**Requirement**
The answer must be an exact copy of the records, with every picture left out.

**Provided records**
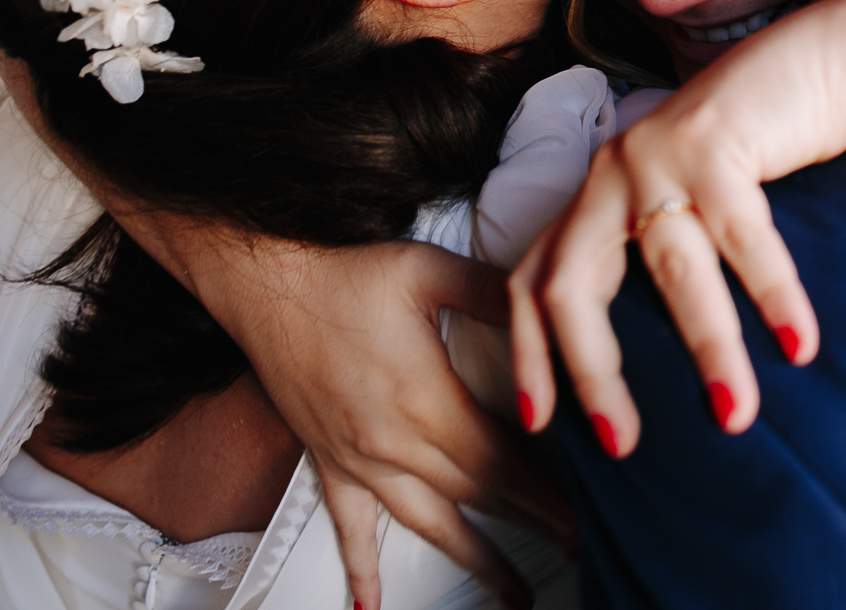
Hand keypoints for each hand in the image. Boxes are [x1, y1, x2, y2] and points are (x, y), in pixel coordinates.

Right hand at [181, 237, 554, 609]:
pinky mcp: (328, 459)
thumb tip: (551, 307)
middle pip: (476, 494)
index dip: (546, 492)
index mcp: (423, 399)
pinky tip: (372, 607)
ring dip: (475, 558)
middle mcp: (389, 442)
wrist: (264, 283)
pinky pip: (349, 526)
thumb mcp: (431, 270)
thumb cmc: (344, 273)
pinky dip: (363, 569)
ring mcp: (356, 458)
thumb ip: (495, 293)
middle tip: (576, 548)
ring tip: (513, 594)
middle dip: (531, 524)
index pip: (501, 460)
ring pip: (427, 523)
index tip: (582, 515)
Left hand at [509, 3, 845, 454]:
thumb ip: (663, 250)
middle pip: (572, 285)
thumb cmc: (763, 146)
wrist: (820, 61)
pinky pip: (743, 239)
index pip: (533, 278)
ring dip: (709, 350)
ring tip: (737, 416)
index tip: (539, 420)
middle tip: (622, 444)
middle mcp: (612, 171)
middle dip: (592, 372)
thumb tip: (663, 357)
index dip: (529, 352)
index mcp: (598, 190)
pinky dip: (774, 296)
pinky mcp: (715, 143)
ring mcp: (659, 153)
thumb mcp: (692, 199)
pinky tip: (799, 345)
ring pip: (674, 271)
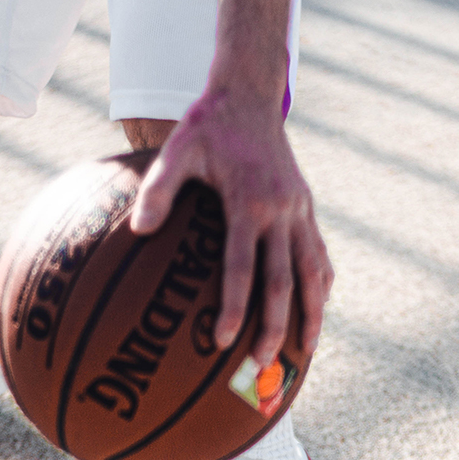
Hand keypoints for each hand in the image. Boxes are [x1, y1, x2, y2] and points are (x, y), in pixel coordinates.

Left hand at [129, 88, 332, 367]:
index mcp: (249, 202)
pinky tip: (318, 308)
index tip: (225, 340)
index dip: (237, 306)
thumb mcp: (176, 150)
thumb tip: (137, 230)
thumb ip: (158, 190)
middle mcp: (281, 210)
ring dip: (312, 313)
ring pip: (313, 272)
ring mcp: (299, 209)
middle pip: (284, 281)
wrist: (249, 95)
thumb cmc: (206, 126)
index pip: (244, 267)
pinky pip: (319, 253)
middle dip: (275, 326)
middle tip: (261, 364)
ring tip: (306, 350)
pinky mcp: (306, 206)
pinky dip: (321, 283)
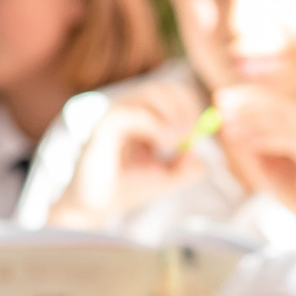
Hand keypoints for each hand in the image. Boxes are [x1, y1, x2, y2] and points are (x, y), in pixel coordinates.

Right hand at [48, 80, 213, 228]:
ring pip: (150, 93)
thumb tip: (201, 159)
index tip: (199, 130)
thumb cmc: (126, 188)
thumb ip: (186, 169)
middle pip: (163, 87)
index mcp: (142, 115)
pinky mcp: (102, 128)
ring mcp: (114, 115)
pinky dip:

**Exercise answer**
Hand keypoints for each hand in the image. Boxes are [x1, y1, x2, y2] and points are (x, y), in pixel coordinates.

Right hand at [181, 237, 554, 609]:
pinky mcp: (328, 459)
thumb tip: (551, 307)
middle pip: (476, 494)
index dip: (546, 492)
index mcp: (423, 399)
pinky tip: (372, 607)
ring dip: (475, 558)
middle mcp: (389, 442)
wrist: (264, 283)
pinky pip: (349, 526)
thumb mcp: (431, 270)
thumb cmc: (344, 273)
pinky dip: (363, 569)
ring mcp: (356, 458)
thumb ip: (495, 293)
middle tip: (576, 548)
ring tip: (513, 594)
middle dip: (531, 524)
index pip: (501, 460)
ring pip: (427, 523)
index tip: (582, 515)
Left hand at [509, 3, 845, 454]:
thumb ip: (663, 250)
middle pip: (572, 285)
thumb cmc: (763, 146)
wrist: (820, 61)
pinky pip: (743, 239)
index pip: (533, 278)
ring dip: (709, 350)
ring tip: (737, 416)
index tip: (539, 420)
middle tip: (622, 444)
middle mcp: (612, 171)
middle dip: (592, 372)
thumb tip: (663, 357)
index dip: (529, 352)
index mcp: (598, 190)
pinky dip: (774, 296)
pinky mcp: (715, 143)
ring mcp: (659, 153)
thumb mcp: (692, 199)
pinky tip: (799, 345)
ring pip: (674, 271)
Hand keypoints for each hand in the image. Boxes are [x1, y1, x2, y2] and points are (x, y), in pixel coordinates.

Left hand at [129, 88, 332, 367]:
index mcp: (249, 202)
pinky tip: (318, 308)
index tip: (225, 340)
index dip: (237, 306)
thumb mcp: (176, 150)
thumb tip: (137, 230)
thumb ip: (158, 190)
middle mcp: (281, 210)
ring dip: (312, 313)
ring pip: (313, 272)
ring mcp: (299, 209)
middle pip: (284, 281)
wrist: (249, 95)
thumb cmc: (206, 126)
index pip: (244, 267)
pinky pip: (319, 253)
middle dip: (275, 326)
middle tip: (261, 364)
ring tip: (306, 350)
pinky mcp: (306, 206)
pinky dip: (321, 283)
Hand keypoints for each hand in the image. Boxes are [x1, y1, x2, y2] and points are (x, y), in pixel coordinates.

Right hand at [48, 80, 213, 228]:
ring pip: (150, 93)
thumb tip: (201, 159)
index tip: (199, 130)
thumb cmc: (126, 188)
thumb ip: (186, 169)
middle pip: (163, 87)
index mcp: (142, 115)
pinky mcp: (102, 128)
ring mcp: (114, 115)
pinky dip:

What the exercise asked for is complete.